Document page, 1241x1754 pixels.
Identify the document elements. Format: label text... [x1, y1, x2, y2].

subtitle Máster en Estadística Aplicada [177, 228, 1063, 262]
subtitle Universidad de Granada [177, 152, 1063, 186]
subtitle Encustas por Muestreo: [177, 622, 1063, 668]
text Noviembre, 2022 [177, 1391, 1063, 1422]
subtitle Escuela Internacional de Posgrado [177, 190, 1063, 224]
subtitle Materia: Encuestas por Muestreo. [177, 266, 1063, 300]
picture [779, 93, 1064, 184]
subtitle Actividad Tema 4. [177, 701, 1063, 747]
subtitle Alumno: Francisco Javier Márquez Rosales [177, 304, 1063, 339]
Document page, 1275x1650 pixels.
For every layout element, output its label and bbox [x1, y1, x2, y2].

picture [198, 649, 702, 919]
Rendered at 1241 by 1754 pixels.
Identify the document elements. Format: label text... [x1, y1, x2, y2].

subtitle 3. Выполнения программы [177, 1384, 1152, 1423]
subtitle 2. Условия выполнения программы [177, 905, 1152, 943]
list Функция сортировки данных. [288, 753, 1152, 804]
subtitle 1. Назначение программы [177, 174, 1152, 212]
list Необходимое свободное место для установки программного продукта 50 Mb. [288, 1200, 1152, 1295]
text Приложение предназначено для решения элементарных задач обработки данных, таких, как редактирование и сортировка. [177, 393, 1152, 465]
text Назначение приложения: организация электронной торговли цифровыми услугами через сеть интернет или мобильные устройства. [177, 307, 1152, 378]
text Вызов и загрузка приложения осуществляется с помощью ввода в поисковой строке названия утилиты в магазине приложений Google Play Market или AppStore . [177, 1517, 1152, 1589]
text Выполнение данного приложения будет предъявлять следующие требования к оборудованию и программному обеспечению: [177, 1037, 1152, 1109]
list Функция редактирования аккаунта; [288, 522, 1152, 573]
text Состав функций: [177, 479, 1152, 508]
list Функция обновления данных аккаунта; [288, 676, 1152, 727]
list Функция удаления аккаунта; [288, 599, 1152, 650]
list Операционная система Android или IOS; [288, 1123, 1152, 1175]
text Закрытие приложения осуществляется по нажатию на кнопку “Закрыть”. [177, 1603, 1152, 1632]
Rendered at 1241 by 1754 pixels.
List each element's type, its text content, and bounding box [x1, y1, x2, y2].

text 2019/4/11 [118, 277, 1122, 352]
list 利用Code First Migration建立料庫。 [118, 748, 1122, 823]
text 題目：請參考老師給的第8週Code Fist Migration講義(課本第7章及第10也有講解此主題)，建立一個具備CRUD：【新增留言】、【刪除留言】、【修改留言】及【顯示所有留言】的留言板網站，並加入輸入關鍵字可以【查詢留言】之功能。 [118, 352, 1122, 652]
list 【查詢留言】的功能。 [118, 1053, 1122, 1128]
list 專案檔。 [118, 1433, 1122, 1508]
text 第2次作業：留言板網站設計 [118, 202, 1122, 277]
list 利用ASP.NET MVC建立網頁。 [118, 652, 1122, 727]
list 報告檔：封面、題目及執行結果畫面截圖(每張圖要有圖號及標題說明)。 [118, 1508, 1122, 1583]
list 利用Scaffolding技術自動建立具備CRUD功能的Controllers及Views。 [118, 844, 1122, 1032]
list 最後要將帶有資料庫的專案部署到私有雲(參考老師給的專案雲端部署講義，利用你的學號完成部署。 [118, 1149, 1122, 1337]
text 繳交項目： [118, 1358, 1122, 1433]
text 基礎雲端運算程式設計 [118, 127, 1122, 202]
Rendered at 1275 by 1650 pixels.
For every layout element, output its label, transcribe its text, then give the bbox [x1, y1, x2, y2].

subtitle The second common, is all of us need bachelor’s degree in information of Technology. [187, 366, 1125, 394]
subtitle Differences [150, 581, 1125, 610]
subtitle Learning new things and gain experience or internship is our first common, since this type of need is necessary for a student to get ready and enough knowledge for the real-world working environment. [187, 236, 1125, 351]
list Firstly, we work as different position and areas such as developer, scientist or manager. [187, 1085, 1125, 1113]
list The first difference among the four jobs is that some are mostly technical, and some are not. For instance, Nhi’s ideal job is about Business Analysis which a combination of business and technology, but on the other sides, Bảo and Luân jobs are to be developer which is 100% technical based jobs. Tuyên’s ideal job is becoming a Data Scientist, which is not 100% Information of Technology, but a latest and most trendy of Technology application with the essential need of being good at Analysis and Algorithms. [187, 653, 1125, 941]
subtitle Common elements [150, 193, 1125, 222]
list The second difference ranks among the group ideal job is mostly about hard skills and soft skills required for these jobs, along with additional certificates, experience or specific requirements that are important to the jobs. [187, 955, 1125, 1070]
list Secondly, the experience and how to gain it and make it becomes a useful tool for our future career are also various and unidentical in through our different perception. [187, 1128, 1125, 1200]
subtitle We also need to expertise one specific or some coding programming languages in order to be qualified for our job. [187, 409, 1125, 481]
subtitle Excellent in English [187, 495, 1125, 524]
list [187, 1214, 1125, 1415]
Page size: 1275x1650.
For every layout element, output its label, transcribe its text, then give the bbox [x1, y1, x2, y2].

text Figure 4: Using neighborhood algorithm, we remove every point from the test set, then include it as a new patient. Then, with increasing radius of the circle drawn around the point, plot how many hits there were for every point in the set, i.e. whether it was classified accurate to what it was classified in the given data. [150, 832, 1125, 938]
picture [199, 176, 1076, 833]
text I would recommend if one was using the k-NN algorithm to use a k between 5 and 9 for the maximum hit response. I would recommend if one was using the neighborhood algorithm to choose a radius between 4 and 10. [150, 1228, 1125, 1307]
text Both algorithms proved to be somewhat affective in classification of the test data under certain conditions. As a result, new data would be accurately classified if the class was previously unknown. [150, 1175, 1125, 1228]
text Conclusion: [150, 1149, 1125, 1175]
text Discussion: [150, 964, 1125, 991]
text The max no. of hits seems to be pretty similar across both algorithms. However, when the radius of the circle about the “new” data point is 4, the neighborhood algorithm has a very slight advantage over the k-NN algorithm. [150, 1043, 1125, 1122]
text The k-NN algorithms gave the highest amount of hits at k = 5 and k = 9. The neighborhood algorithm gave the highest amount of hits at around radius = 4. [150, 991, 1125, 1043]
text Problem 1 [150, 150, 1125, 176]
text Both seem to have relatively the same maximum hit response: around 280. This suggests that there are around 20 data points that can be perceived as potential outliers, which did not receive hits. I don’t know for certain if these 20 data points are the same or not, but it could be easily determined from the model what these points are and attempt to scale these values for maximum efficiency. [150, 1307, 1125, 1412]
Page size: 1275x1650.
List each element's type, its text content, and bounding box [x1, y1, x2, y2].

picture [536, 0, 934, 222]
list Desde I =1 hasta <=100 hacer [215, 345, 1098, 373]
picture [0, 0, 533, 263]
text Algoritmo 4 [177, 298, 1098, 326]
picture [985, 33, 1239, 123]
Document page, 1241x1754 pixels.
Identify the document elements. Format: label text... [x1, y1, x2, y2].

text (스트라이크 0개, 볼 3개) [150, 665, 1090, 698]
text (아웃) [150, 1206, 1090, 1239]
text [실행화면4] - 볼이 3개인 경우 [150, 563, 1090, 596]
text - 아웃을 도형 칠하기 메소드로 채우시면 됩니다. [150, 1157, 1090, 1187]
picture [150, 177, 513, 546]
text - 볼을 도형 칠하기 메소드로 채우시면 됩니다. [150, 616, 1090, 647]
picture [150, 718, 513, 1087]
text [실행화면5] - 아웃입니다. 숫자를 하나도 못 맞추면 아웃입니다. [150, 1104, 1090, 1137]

**WORK TO COMPLETE**
All of the records above need to be printed again exactly as they appear.

**EXERCISE RESPONSE**
Document page, 1241x1754 pixels.
Identify the document elements. Format: label text... [x1, y1, x2, y2].

subtitle Máster en Estadística Aplicada [177, 228, 1063, 262]
subtitle Universidad de Granada [177, 152, 1063, 186]
subtitle Encustas por Muestreo: [177, 622, 1063, 668]
text Noviembre, 2022 [177, 1391, 1063, 1422]
subtitle Escuela Internacional de Posgrado [177, 190, 1063, 224]
subtitle Materia: Encuestas por Muestreo. [177, 266, 1063, 300]
picture [779, 93, 1064, 184]
subtitle Actividad Tema 4. [177, 701, 1063, 747]
subtitle Alumno: Francisco Javier Márquez Rosales [177, 304, 1063, 339]
Document page, 1275x1650 pixels.
For every layout element, output its label and bbox [x1, y1, x2, y2].

picture [198, 649, 702, 919]
Rendered at 1241 by 1754 pixels.
Identify the document elements. Format: label text... [x1, y1, x2, y2].

subtitle 3. Выполнения программы [177, 1384, 1152, 1423]
subtitle 2. Условия выполнения программы [177, 905, 1152, 943]
list Функция сортировки данных. [288, 753, 1152, 804]
subtitle 1. Назначение программы [177, 174, 1152, 212]
list Необходимое свободное место для установки программного продукта 50 Mb. [288, 1200, 1152, 1295]
text Приложение предназначено для решения элементарных задач обработки данных, таких, как редактирование и сортировка. [177, 393, 1152, 465]
text Назначение приложения: организация электронной торговли цифровыми услугами через сеть интернет или мобильные устройства. [177, 307, 1152, 378]
text Вызов и загрузка приложения осуществляется с помощью ввода в поисковой строке названия утилиты в магазине приложений Google Play Market или AppStore . [177, 1517, 1152, 1589]
text Выполнение данного приложения будет предъявлять следующие требования к оборудованию и программному обеспечению: [177, 1037, 1152, 1109]
list Функция редактирования аккаунта; [288, 522, 1152, 573]
text Состав функций: [177, 479, 1152, 508]
list Функция обновления данных аккаунта; [288, 676, 1152, 727]
list Функция удаления аккаунта; [288, 599, 1152, 650]
list Операционная система Android или IOS; [288, 1123, 1152, 1175]
text Закрытие приложения осуществляется по нажатию на кнопку “Закрыть”. [177, 1603, 1152, 1632]
Rendered at 1241 by 1754 pixels.
List each element's type, its text content, and bounding box [x1, y1, x2, y2].

text 2019/4/11 [118, 277, 1122, 352]
list 利用Code First Migration建立料庫。 [118, 748, 1122, 823]
text 題目：請參考老師給的第8週Code Fist Migration講義(課本第7章及第10也有講解此主題)，建立一個具備CRUD：【新增留言】、【刪除留言】、【修改留言】及【顯示所有留言】的留言板網站，並加入輸入關鍵字可以【查詢留言】之功能。 [118, 352, 1122, 652]
list 【查詢留言】的功能。 [118, 1053, 1122, 1128]
list 專案檔。 [118, 1433, 1122, 1508]
text 第2次作業：留言板網站設計 [118, 202, 1122, 277]
list 利用ASP.NET MVC建立網頁。 [118, 652, 1122, 727]
list 報告檔：封面、題目及執行結果畫面截圖(每張圖要有圖號及標題說明)。 [118, 1508, 1122, 1583]
list 利用Scaffolding技術自動建立具備CRUD功能的Controllers及Views。 [118, 844, 1122, 1032]
list 最後要將帶有資料庫的專案部署到私有雲(參考老師給的專案雲端部署講義，利用你的學號完成部署。 [118, 1149, 1122, 1337]
text 繳交項目： [118, 1358, 1122, 1433]
text 基礎雲端運算程式設計 [118, 127, 1122, 202]
Rendered at 1275 by 1650 pixels.
For every layout element, output its label, transcribe its text, then give the bbox [x1, y1, x2, y2].

subtitle The second common, is all of us need bachelor’s degree in information of Technology. [187, 366, 1125, 394]
subtitle Differences [150, 581, 1125, 610]
subtitle Learning new things and gain experience or internship is our first common, since this type of need is necessary for a student to get ready and enough knowledge for the real-world working environment. [187, 236, 1125, 351]
list Firstly, we work as different position and areas such as developer, scientist or manager. [187, 1085, 1125, 1113]
list The first difference among the four jobs is that some are mostly technical, and some are not. For instance, Nhi’s ideal job is about Business Analysis which a combination of business and technology, but on the other sides, Bảo and Luân jobs are to be developer which is 100% technical based jobs. Tuyên’s ideal job is becoming a Data Scientist, which is not 100% Information of Technology, but a latest and most trendy of Technology application with the essential need of being good at Analysis and Algorithms. [187, 653, 1125, 941]
subtitle Common elements [150, 193, 1125, 222]
list The second difference ranks among the group ideal job is mostly about hard skills and soft skills required for these jobs, along with additional certificates, experience or specific requirements that are important to the jobs. [187, 955, 1125, 1070]
list Secondly, the experience and how to gain it and make it becomes a useful tool for our future career are also various and unidentical in through our different perception. [187, 1128, 1125, 1200]
subtitle We also need to expertise one specific or some coding programming languages in order to be qualified for our job. [187, 409, 1125, 481]
subtitle Excellent in English [187, 495, 1125, 524]
list [187, 1214, 1125, 1415]
Page size: 1275x1650.
For every layout element, output its label, transcribe its text, then give the bbox [x1, y1, x2, y2].

text Figure 4: Using neighborhood algorithm, we remove every point from the test set, then include it as a new patient. Then, with increasing radius of the circle drawn around the point, plot how many hits there were for every point in the set, i.e. whether it was classified accurate to what it was classified in the given data. [150, 832, 1125, 938]
picture [199, 176, 1076, 833]
text I would recommend if one was using the k-NN algorithm to use a k between 5 and 9 for the maximum hit response. I would recommend if one was using the neighborhood algorithm to choose a radius between 4 and 10. [150, 1228, 1125, 1307]
text Both algorithms proved to be somewhat affective in classification of the test data under certain conditions. As a result, new data would be accurately classified if the class was previously unknown. [150, 1175, 1125, 1228]
text Conclusion: [150, 1149, 1125, 1175]
text Discussion: [150, 964, 1125, 991]
text The max no. of hits seems to be pretty similar across both algorithms. However, when the radius of the circle about the “new” data point is 4, the neighborhood algorithm has a very slight advantage over the k-NN algorithm. [150, 1043, 1125, 1122]
text The k-NN algorithms gave the highest amount of hits at k = 5 and k = 9. The neighborhood algorithm gave the highest amount of hits at around radius = 4. [150, 991, 1125, 1043]
text Problem 1 [150, 150, 1125, 176]
text Both seem to have relatively the same maximum hit response: around 280. This suggests that there are around 20 data points that can be perceived as potential outliers, which did not receive hits. I don’t know for certain if these 20 data points are the same or not, but it could be easily determined from the model what these points are and attempt to scale these values for maximum efficiency. [150, 1307, 1125, 1412]
Page size: 1275x1650.
List each element's type, its text content, and bounding box [x1, y1, x2, y2].

picture [536, 0, 934, 222]
list Desde I =1 hasta <=100 hacer [215, 345, 1098, 373]
picture [0, 0, 533, 263]
text Algoritmo 4 [177, 298, 1098, 326]
picture [985, 33, 1239, 123]
Document page, 1241x1754 pixels.
Identify the document elements. Format: label text... [x1, y1, x2, y2].

text (스트라이크 0개, 볼 3개) [150, 665, 1090, 698]
text (아웃) [150, 1206, 1090, 1239]
text [실행화면4] - 볼이 3개인 경우 [150, 563, 1090, 596]
text - 아웃을 도형 칠하기 메소드로 채우시면 됩니다. [150, 1157, 1090, 1187]
picture [150, 177, 513, 546]
text - 볼을 도형 칠하기 메소드로 채우시면 됩니다. [150, 616, 1090, 647]
picture [150, 718, 513, 1087]
text [실행화면5] - 아웃입니다. 숫자를 하나도 못 맞추면 아웃입니다. [150, 1104, 1090, 1137]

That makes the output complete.